Ce travail de nuancier, sans jamais dénaturer l’oeuvre, à la recherche du regard D’Amato vient prendre toute son ampleur de par le travail du piqué et la profondeur inattendue qu’offre la restauration.
Les textures enivrent, qu’il s’agisse du sang, de la chair ou bien même les murs d’un blanc écarlate du village grec.
Cependant, comme indiqué par l’éditeur, certaines séquences n’ont pas eu la possibilité de bénéficier d’un traitement aussi sympathique, elles sont peu nombreuses et ne perturbent aucunement l’appréciation de l’oeuvre.
Lancez-vous dans ce voyage entre soleil écrasant et organes exultants sans hésiter !
Son :
Trois pistes sonores sont en présence.
Du côté de Kino Wombat, nous ne nous sommes aventurés que du côté de la piste italienne. Il est fort possible que le test autour des pistes sonores s’étoffe à travers le temps avec de possibles revisionnages de notre part.
Italien DTS-HD mono : La piste propose un très bon rendu, ne saturant à aucun moment, offrant de beaux équilibres entre les séquences et malgré le caractère frontal de la proposition, une certaine profondeur se fait ressentir.
Les ambiances sont bien restituées et nous sommes surpris par certaines atmosphères captivantes.

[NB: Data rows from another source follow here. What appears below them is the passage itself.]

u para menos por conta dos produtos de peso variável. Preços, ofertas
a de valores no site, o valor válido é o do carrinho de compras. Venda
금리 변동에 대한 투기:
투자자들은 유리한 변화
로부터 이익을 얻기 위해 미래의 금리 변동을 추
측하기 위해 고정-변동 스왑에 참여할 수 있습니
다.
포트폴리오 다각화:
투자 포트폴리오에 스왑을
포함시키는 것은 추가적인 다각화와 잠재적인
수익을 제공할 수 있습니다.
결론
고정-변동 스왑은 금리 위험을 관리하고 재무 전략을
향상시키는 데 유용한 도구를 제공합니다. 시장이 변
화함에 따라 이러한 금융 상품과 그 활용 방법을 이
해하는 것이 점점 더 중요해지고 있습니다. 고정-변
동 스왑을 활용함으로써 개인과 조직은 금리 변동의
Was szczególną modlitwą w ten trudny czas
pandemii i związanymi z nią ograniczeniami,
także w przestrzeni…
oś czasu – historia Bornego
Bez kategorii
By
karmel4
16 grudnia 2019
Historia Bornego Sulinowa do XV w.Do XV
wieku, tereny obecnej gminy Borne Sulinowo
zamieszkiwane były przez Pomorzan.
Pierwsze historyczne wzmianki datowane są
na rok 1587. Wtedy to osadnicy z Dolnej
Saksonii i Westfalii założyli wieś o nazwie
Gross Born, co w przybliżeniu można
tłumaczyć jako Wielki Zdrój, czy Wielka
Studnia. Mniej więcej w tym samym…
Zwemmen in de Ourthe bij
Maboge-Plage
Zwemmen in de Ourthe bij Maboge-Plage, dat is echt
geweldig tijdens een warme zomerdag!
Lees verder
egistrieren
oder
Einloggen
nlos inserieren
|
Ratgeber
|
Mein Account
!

Les différentes lignes, voix, ambiances et bande originale, se laissent mutuellement respirer.

Suppléments :
Quelques suppléments pour cette première édition du côté de Vidéo Pop Corn :
- Un livret renfermant un texte de David Didelot (20 pages) : L’expert en cinéma bis et rétines cisaillées propose un texte, comme toujours, fascinant autour de Joe D’Amato, sa filmographie et le cas Antropophagus.

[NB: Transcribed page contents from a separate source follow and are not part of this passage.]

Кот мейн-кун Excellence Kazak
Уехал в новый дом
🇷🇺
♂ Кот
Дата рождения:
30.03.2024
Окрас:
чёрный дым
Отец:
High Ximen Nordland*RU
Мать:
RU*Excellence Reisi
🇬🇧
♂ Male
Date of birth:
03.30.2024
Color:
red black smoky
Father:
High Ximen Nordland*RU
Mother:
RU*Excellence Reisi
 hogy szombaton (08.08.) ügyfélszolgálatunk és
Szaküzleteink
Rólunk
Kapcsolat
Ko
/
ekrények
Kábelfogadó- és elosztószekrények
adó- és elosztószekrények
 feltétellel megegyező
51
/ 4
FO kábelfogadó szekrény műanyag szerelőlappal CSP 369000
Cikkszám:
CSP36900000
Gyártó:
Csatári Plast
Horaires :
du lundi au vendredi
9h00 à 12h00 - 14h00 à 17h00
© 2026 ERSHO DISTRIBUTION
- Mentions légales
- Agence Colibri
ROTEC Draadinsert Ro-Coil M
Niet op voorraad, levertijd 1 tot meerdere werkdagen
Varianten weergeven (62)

Le spécialiste explore de manière concise et précise la carrière du cinéaste et offre une déambulation autour du cinéma italien, ses acteurs, producteurs et créativités.

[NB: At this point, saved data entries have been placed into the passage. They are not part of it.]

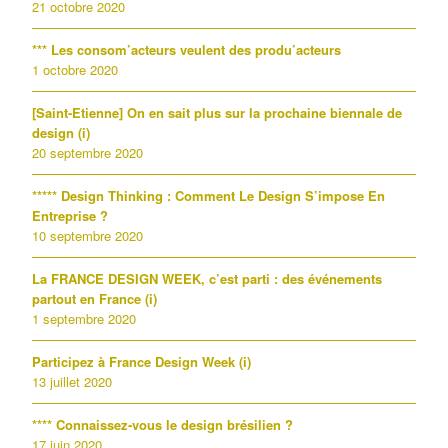
21 octobre 2020
*** Les consom’acteurs veulent des produ’acteurs
1 octobre 2020
[Saint-Etienne] On en sait plus sur la prochaine biennale de
design (i)
20 septembre 2020
***** Design Thinking : Comment Le Design S’impose En
Entreprise ?
10 septembre 2020
La FRANCE DESIGN WEEK, c’est parti : des événements
partout en France (i)
1 septembre 2020
Participez à France Design Week (i)
13 juillet 2020
**** Connaissez-vous le design brésilien ?
17 juin 2020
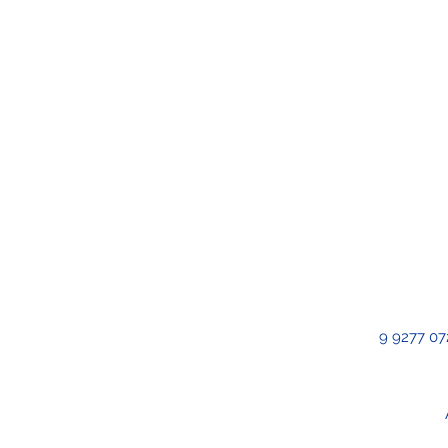
9 9277 07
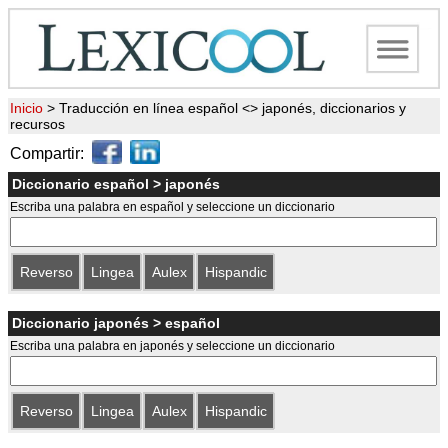
Inicio
>
Traducción en línea español <> japonés, diccionarios y
recursos
Compartir:
Diccionario español > japonés
Escriba una palabra en español y seleccione un diccionario
Reverso
Lingea
Aulex
Hispandic
Diccionario japonés > español
Escriba una palabra en japonés y seleccione un diccionario
Reverso
Lingea
Aulex
Hispandic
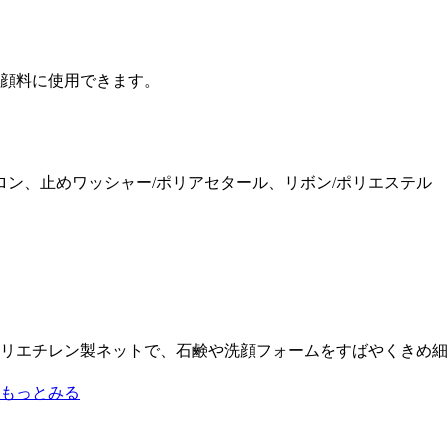
顔料に使用できます。
イロン、止めワッシャー/ポリアセタール、リボン/ポリエステル
リエチレン製ネットで、石鹸や洗顔フォームをすばやくきめ細
もっとみる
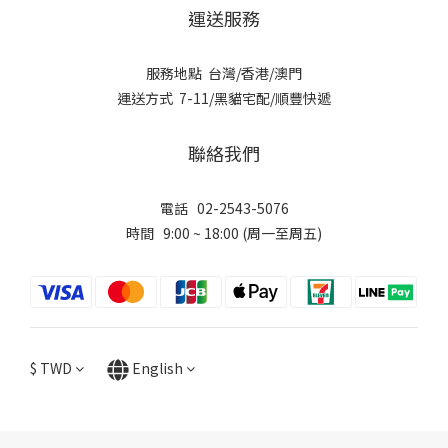
運送服務
服務地點 台灣/香港/澳門
運送方式 7-11/黑貓宅配/順豐快遞
聯絡我們
電話 02-2543-5076
時間 9:00 ~ 18:00 (周一至周五)
$
TWD
English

Par la suite, Didelot s’engage sur la trace d’Antropophagus et réalise une très belle présentation autour du film.
A ne surtout pas rater. - Entretien autour du film avec Arnaud Bordas (42 minutes) : Entretien fleuve et passionnant, chez le barbier, en compagnie de Arnaud Bordas qui revient dans toutes ses latéralités sur Joe D’Amato et Antropophagus. L’intervention fourmille de détails, d’instants de vie, qui viennent trouver échos dans sa filmographie. On ressent une véritable passion autour du cinéaste italien.
La prise de son résonne un peu mais la compréhension est très bonne.
FONCEZ ! - Bande-annonce

Avis Général :
Cette première édition est un belle petite réussite qui propose tout d’abord un film charnière dans la filmographie de Joe D’Amato, un virage important à l’orée des années 80, et qui révèle également un travail éditorial passionnant avec une restauration à la hauteur et un contenu de grande qualité, en présence de David Didelot et Arnaud Bordas.
Reste quelques dynamiques à améliorer autour de l’édition physique avec une typologie et des tailles de caractère surprenantes.
Vidéo Pop Corn est un nouveau chaînon de l’édition vidéo hexagonal, et nous sommes heureux d’avoir enfin une édition de bonne qualité pour profiter d’Antropophagus.